Part 2: Getting Ahead of the New Homelessness by 2030

Dr. Alina Turner
February 1, 2024
Delve into 'Getting Ahead of the New Homelessness by 2030 Part 2,' focusing on building sustainable communities and tackling root causes of homelessness with integrated health, economic policies, and community engagement.

Building Sustainable Communities Beyond Housing

“Getting Ahead of the New Homelessness by 2030” goes beyond the traditional focus on housing to address the root causes and broader social issues related to homelessness. Homelessness is more than a lack of physical shelter; it's a symptom of systemic failures in our social fabric. This includes inadequate mental health support, insufficient economic opportunities, and barriers to accessing essential services.

Integrating Health and Economic Policies

The integration of healthcare, mental health services, and economic policies is critical. Improving access to healthcare, particularly specialized and integrated mental and physical health services, can significantly impact the well-being of those experiencing homelessness. Economic policies that create job opportunities and support income stability are vital as technological and macroeconomic changes impact social structures. This integrative approach aims to create a safety net that prevents individuals from falling into homelessness.

The destabilization of middle and lower-income segments has historically accompanied mass societal and economic transformations. Think WW2, The Great Depression, the Industrial Revolution, Black Death - the list goes on. Power holders of the time responded with a consistent combination of punitive and progressive policies to variety. History suggests the relative perception of success depends significantly on prevailing cultural understandings and norms about how it treats its most vulnerable.

The etymology of common terms of these periods gives us a clue: the 30’s hobo, Roman vegabundus, post-COVID’s zombie.

Technological Innovation and Systems Planning

While we might lament the inevitable turn of technological change, this wheel will inevitably continue to spin. What if we leverage this turn in understanding and addressing homelessness rather than observing it?
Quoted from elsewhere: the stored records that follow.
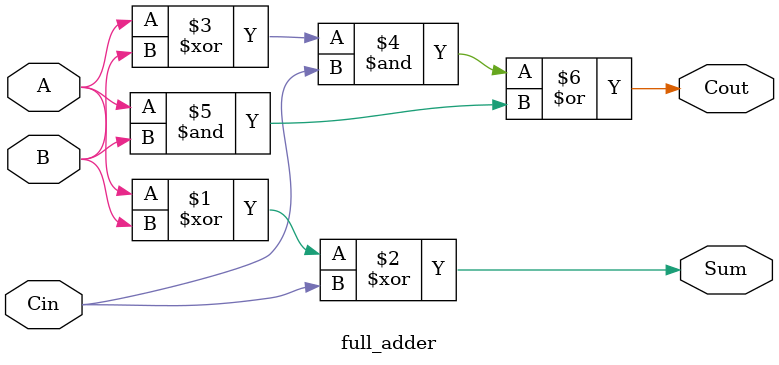
<source format=v>
`timescale 1ns / 1ps


module full_adder_3bit (
  input [2:0] A,
  input [2:0] B,
  output [2:0] Sum,
  output CarryOut
);

  wire [1:0] Sum_2_bits;
  wire CarryOut_2_bits;
  wire x;

  // First stage: Add the least significant bits (LSBs)
  full_adder fa0 (.A(A[0]), .B(B[0]), .Cin(1'b0), .Sum(Sum[0]), .Cout(CarryOut_2_bits));

  // Second stage: Add the two LSB results with the carry-in
  full_adder fa1 (.A(A[1]), .B(B[1]), .Cin(CarryOut_2_bits), .Sum(Sum[1]), .Cout(x));

  // Third stage: Add the carry-out from the second stage to the most significant bits (MSBs)
  full_adder fa2 (.A(A[2]), .B(B[2]), .Cin(x), .Sum(Sum[2]), .Cout(CarryOut));

endmodule

module full_adder (
  input A,
  input B,
  input Cin,
  output Sum,
  output Cout
);

  // Sum bit
  assign Sum = A ^ B ^ Cin;

  // Carry-out bit
  assign Cout = ((A^ B)&Cin)|(A&B);

endmodule


</source>
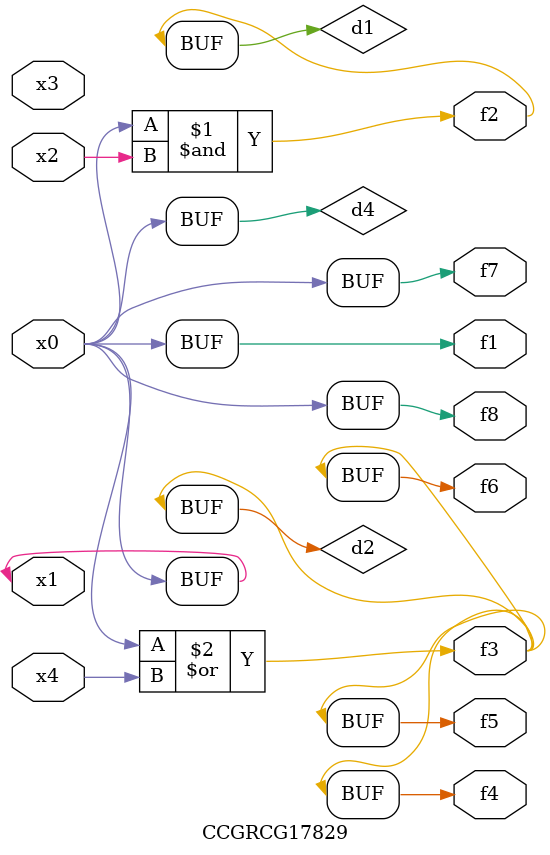
<source format=v>
module CCGRCG17829(
	input x0, x1, x2, x3, x4,
	output f1, f2, f3, f4, f5, f6, f7, f8
);

	wire d1, d2, d3, d4;

	and (d1, x0, x2);
	or (d2, x0, x4);
	nand (d3, x0, x2);
	buf (d4, x0, x1);
	assign f1 = d4;
	assign f2 = d1;
	assign f3 = d2;
	assign f4 = d2;
	assign f5 = d2;
	assign f6 = d2;
	assign f7 = d4;
	assign f8 = d4;
endmodule

</source>
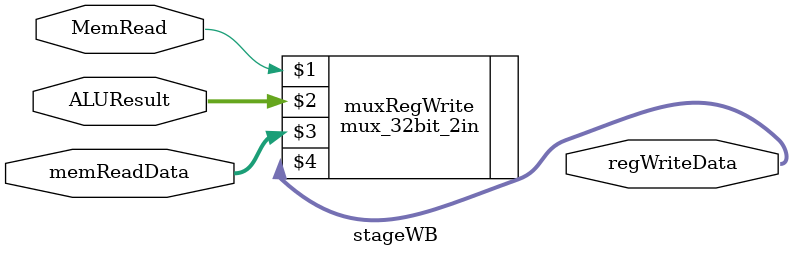
<source format=v>

`include "aux-blocks.v"

module stageWB(
	//Entradas do "pass!" - MEM/WB
	input  wire        MemRead, //Control - WB
	input  wire [31:0] ALUResult,
	input  wire [31:0] memReadData,
	//Saídas para o Banco de Registradores
	output wire [31:0] regWriteData
);

	// Fios e registradores
	//==============================
	// N/A

	// Atribuições
	//==============================
	// N/A

	// Blocos principais
	//==============================
	// N/A

	// Blocos auxiliares
	//==============================
	mux_32bit_2in muxRegWrite(MemRead, ALUResult, memReadData, regWriteData);

endmodule
</source>
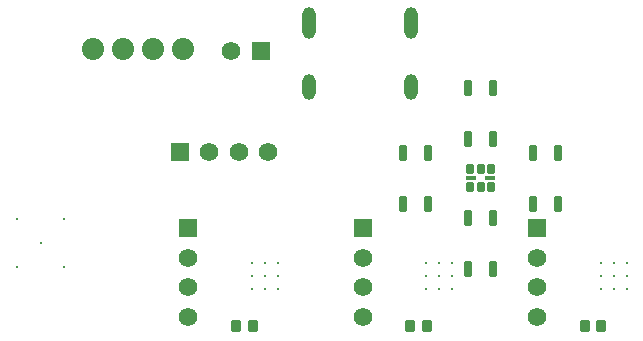
<source format=gbs>
G04*
G04 #@! TF.GenerationSoftware,Altium Limited,Altium Designer,23.3.1 (30)*
G04*
G04 Layer_Color=16711935*
%FSLAX43Y43*%
%MOMM*%
G71*
G04*
G04 #@! TF.SameCoordinates,A4EA7D40-A082-4D09-80F0-C7F5A4317295*
G04*
G04*
G04 #@! TF.FilePolarity,Negative*
G04*
G01*
G75*
G04:AMPARAMS|DCode=40|XSize=0.826mm|YSize=1.036mm|CornerRadius=0.113mm|HoleSize=0mm|Usage=FLASHONLY|Rotation=180.000|XOffset=0mm|YOffset=0mm|HoleType=Round|Shape=RoundedRectangle|*
%AMROUNDEDRECTD40*
21,1,0.826,0.810,0,0,180.0*
21,1,0.600,1.036,0,0,180.0*
1,1,0.226,-0.300,0.405*
1,1,0.226,0.300,0.405*
1,1,0.226,0.300,-0.405*
1,1,0.226,-0.300,-0.405*
%
%ADD40ROUNDEDRECTD40*%
%ADD70C,1.876*%
%ADD71C,1.576*%
G04:AMPARAMS|DCode=72|XSize=1.576mm|YSize=1.576mm|CornerRadius=0.188mm|HoleSize=0mm|Usage=FLASHONLY|Rotation=0.000|XOffset=0mm|YOffset=0mm|HoleType=Round|Shape=RoundedRectangle|*
%AMROUNDEDRECTD72*
21,1,1.576,1.200,0,0,0.0*
21,1,1.200,1.576,0,0,0.0*
1,1,0.376,0.600,-0.600*
1,1,0.376,-0.600,-0.600*
1,1,0.376,-0.600,0.600*
1,1,0.376,0.600,0.600*
%
%ADD72ROUNDEDRECTD72*%
G04:AMPARAMS|DCode=73|XSize=1.576mm|YSize=1.576mm|CornerRadius=0.188mm|HoleSize=0mm|Usage=FLASHONLY|Rotation=270.000|XOffset=0mm|YOffset=0mm|HoleType=Round|Shape=RoundedRectangle|*
%AMROUNDEDRECTD73*
21,1,1.576,1.200,0,0,270.0*
21,1,1.200,1.576,0,0,270.0*
1,1,0.376,-0.600,-0.600*
1,1,0.376,-0.600,0.600*
1,1,0.376,0.600,0.600*
1,1,0.376,0.600,-0.600*
%
%ADD73ROUNDEDRECTD73*%
%ADD74O,1.176X2.176*%
%ADD75O,1.176X2.676*%
%ADD76C,0.300*%
G04:AMPARAMS|DCode=100|XSize=0.8mm|YSize=0.65mm|CornerRadius=0.105mm|HoleSize=0mm|Usage=FLASHONLY|Rotation=270.000|XOffset=0mm|YOffset=0mm|HoleType=Round|Shape=RoundedRectangle|*
%AMROUNDEDRECTD100*
21,1,0.800,0.440,0,0,270.0*
21,1,0.590,0.650,0,0,270.0*
1,1,0.210,-0.220,-0.295*
1,1,0.210,-0.220,0.295*
1,1,0.210,0.220,0.295*
1,1,0.210,0.220,-0.295*
%
%ADD100ROUNDEDRECTD100*%
G04:AMPARAMS|DCode=101|XSize=0.4mm|YSize=0.8mm|CornerRadius=0.08mm|HoleSize=0mm|Usage=FLASHONLY|Rotation=270.000|XOffset=0mm|YOffset=0mm|HoleType=Round|Shape=RoundedRectangle|*
%AMROUNDEDRECTD101*
21,1,0.400,0.640,0,0,270.0*
21,1,0.240,0.800,0,0,270.0*
1,1,0.160,-0.320,-0.120*
1,1,0.160,-0.320,0.120*
1,1,0.160,0.320,0.120*
1,1,0.160,0.320,-0.120*
%
%ADD101ROUNDEDRECTD101*%
G04:AMPARAMS|DCode=102|XSize=1.276mm|YSize=0.726mm|CornerRadius=0.103mm|HoleSize=0mm|Usage=FLASHONLY|Rotation=90.000|XOffset=0mm|YOffset=0mm|HoleType=Round|Shape=RoundedRectangle|*
%AMROUNDEDRECTD102*
21,1,1.276,0.520,0,0,90.0*
21,1,1.070,0.726,0,0,90.0*
1,1,0.206,0.260,0.535*
1,1,0.206,0.260,-0.535*
1,1,0.206,-0.260,-0.535*
1,1,0.206,-0.260,0.535*
%
%ADD102ROUNDEDRECTD102*%
D40*
X25800Y2500D02*
D03*
X27200D02*
D03*
X40550D02*
D03*
X41950D02*
D03*
X55300D02*
D03*
X56700D02*
D03*
D70*
X21310Y25900D02*
D03*
X18770D02*
D03*
X16230D02*
D03*
X13690D02*
D03*
D71*
X26000Y17250D02*
D03*
X23500D02*
D03*
X28500D02*
D03*
X25369Y25750D02*
D03*
X21750Y3250D02*
D03*
Y8250D02*
D03*
Y5750D02*
D03*
X36500D02*
D03*
Y8250D02*
D03*
Y3250D02*
D03*
X51250Y5750D02*
D03*
Y8250D02*
D03*
Y3250D02*
D03*
D72*
X21000Y17250D02*
D03*
X27869Y25750D02*
D03*
D73*
X21750Y10750D02*
D03*
X36500D02*
D03*
X51250D02*
D03*
D74*
X31930Y22750D02*
D03*
X40570D02*
D03*
D75*
X31930Y28110D02*
D03*
X40570D02*
D03*
D76*
X44100Y7850D02*
D03*
X44100Y6750D02*
D03*
X44100Y5650D02*
D03*
X43000Y7850D02*
D03*
Y6750D02*
D03*
Y5650D02*
D03*
X41900Y7850D02*
D03*
X41900Y6750D02*
D03*
X41900Y5650D02*
D03*
X11250Y7500D02*
D03*
X7250D02*
D03*
Y11500D02*
D03*
X11250D02*
D03*
X9250Y9500D02*
D03*
X58850Y7850D02*
D03*
Y6750D02*
D03*
Y5650D02*
D03*
X57750Y7850D02*
D03*
Y6750D02*
D03*
Y5650D02*
D03*
X56650Y7850D02*
D03*
Y6750D02*
D03*
Y5650D02*
D03*
X29350Y7850D02*
D03*
Y6750D02*
D03*
Y5650D02*
D03*
X28250Y7850D02*
D03*
Y6750D02*
D03*
Y5650D02*
D03*
X27150Y7850D02*
D03*
Y6750D02*
D03*
Y5650D02*
D03*
D100*
X46500Y15750D02*
D03*
X45600D02*
D03*
Y14250D02*
D03*
X46500D02*
D03*
X47400D02*
D03*
Y15750D02*
D03*
D101*
X45675Y15000D02*
D03*
X47325D02*
D03*
D102*
X42075Y12850D02*
D03*
Y17150D02*
D03*
X39925Y12850D02*
D03*
Y17150D02*
D03*
X53075Y12850D02*
D03*
Y17150D02*
D03*
X50925Y12850D02*
D03*
Y17150D02*
D03*
X47575Y18350D02*
D03*
Y22650D02*
D03*
X45425Y18350D02*
D03*
Y22650D02*
D03*
X47575Y7350D02*
D03*
Y11650D02*
D03*
X45425Y7350D02*
D03*
Y11650D02*
D03*
M02*

</source>
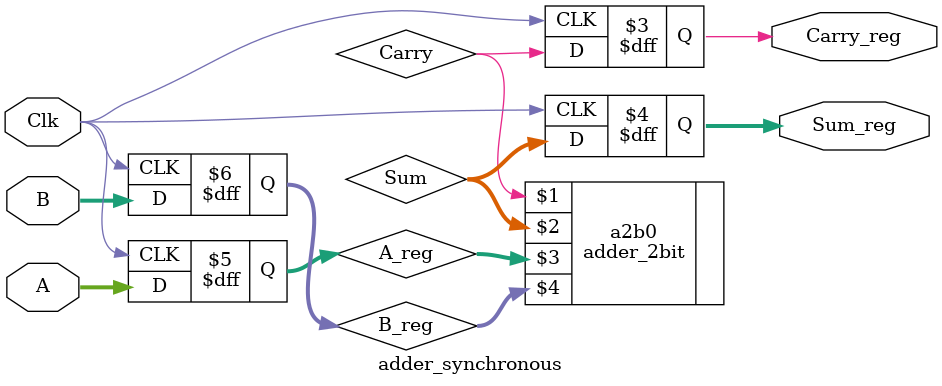
<source format=v>
`timescale 1ns / 1ps
module adder_synchronous(Carry_reg, Sum_reg, Clk, A, B);

	output reg Carry_reg;
	output reg [1:0] Sum_reg;
	
	input wire Clk;
	input wire [1:0] A,B;
	
	
	reg [1:0] A_reg, B_reg;
	wire Carry;
	wire [1:0] Sum;
	
	adder_2bit  a2b0(Carry, Sum, A_reg, B_reg);
	
	
	always@(posedge Clk)
		begin
			A_reg <= A;
			B_reg <= B;
		end
	
	
	always@(posedge Clk)
		begin
			Carry_reg <= Carry;
			Sum_reg <= Sum;
		end


endmodule

</source>
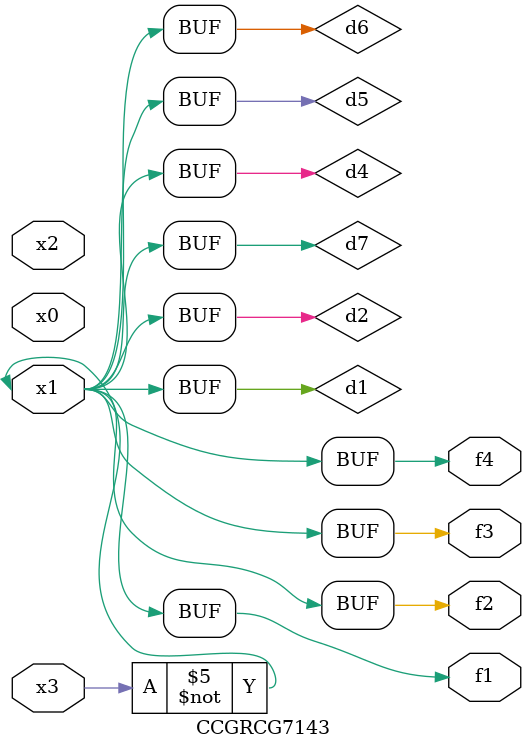
<source format=v>
module CCGRCG7143(
	input x0, x1, x2, x3,
	output f1, f2, f3, f4
);

	wire d1, d2, d3, d4, d5, d6, d7;

	not (d1, x3);
	buf (d2, x1);
	xnor (d3, d1, d2);
	nor (d4, d1);
	buf (d5, d1, d2);
	buf (d6, d4, d5);
	nand (d7, d4);
	assign f1 = d6;
	assign f2 = d7;
	assign f3 = d6;
	assign f4 = d6;
endmodule

</source>
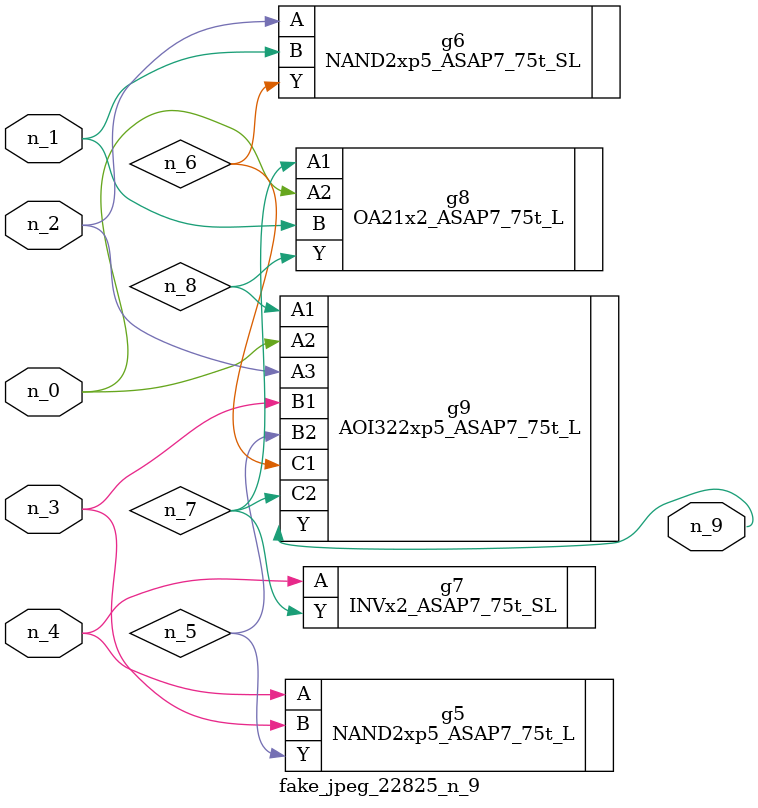
<source format=v>
module fake_jpeg_22825_n_9 (n_3, n_2, n_1, n_0, n_4, n_9);

input n_3;
input n_2;
input n_1;
input n_0;
input n_4;

output n_9;

wire n_8;
wire n_6;
wire n_5;
wire n_7;

NAND2xp5_ASAP7_75t_L g5 ( 
.A(n_4),
.B(n_3),
.Y(n_5)
);

NAND2xp5_ASAP7_75t_SL g6 ( 
.A(n_2),
.B(n_1),
.Y(n_6)
);

INVx2_ASAP7_75t_SL g7 ( 
.A(n_4),
.Y(n_7)
);

OA21x2_ASAP7_75t_L g8 ( 
.A1(n_7),
.A2(n_0),
.B(n_1),
.Y(n_8)
);

AOI322xp5_ASAP7_75t_L g9 ( 
.A1(n_8),
.A2(n_0),
.A3(n_2),
.B1(n_3),
.B2(n_5),
.C1(n_6),
.C2(n_7),
.Y(n_9)
);


endmodule
</source>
Case for Change Infographic_2

Innovative social data collection and analysis can inform policy decisions, leading to more effective and targeted interventions. This kind of data is not just for its own sake. Taking this social data and feeding it into systems planning is essential. Systems planning is a strategic approach that looks at a society's entire ecosystem of services and policies. The next step after planning, of course, is solution implementation. When done well, this requires coordinating across different sectors and levels of government to ensure that efforts are not siloed but are part of a cohesive, focused strategy.

Reducing Stigma

Ultimately, building disruption resilience and sustainable communities involves the active participation of said communities. The paper emphasizes the importance of engaging local communities in designing and implementing solutions. This ensures that solutions are grounded in local realities and helps reduce the stigma associated with homelessness. By involving community members, we foster a sense of shared accountability and empathy, which is crucial for sustainable change.


Going forward, our aim should be to build communities where everyone can access the support they need to thrive. This means going beyond providing housing and addressing the underlying social determinants of homelessness. It's about creating a society where homelessness is addressed with a collective effort, innovative thinking, and preventative solutions.